Your instructions = Scan the material and copy out each line where the word "LIST" occurs.

Content starts

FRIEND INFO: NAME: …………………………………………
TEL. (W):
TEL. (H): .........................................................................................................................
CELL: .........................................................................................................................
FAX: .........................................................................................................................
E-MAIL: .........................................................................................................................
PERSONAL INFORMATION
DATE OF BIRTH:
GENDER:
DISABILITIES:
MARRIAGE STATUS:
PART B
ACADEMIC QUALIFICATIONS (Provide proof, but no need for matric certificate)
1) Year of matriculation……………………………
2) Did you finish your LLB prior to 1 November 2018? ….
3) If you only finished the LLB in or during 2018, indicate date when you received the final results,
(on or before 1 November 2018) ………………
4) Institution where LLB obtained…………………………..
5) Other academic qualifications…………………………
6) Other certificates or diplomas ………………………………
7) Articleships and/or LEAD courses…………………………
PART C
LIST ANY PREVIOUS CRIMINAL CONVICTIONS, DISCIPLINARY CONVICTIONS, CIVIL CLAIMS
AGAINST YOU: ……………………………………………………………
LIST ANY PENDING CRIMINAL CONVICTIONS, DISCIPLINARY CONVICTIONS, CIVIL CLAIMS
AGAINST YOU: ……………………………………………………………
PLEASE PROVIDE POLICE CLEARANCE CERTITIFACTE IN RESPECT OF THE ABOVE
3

Content ends

Result for this task =
LIST ANY PREVIOUS CRIMINAL CONVICTIONS, DISCIPLINARY CONVICTIONS, CIVIL CLAIMS
LIST ANY PENDING CRIMINAL CONVICTIONS, DISCIPLINARY CONVICTIONS, CIVIL CLAIMS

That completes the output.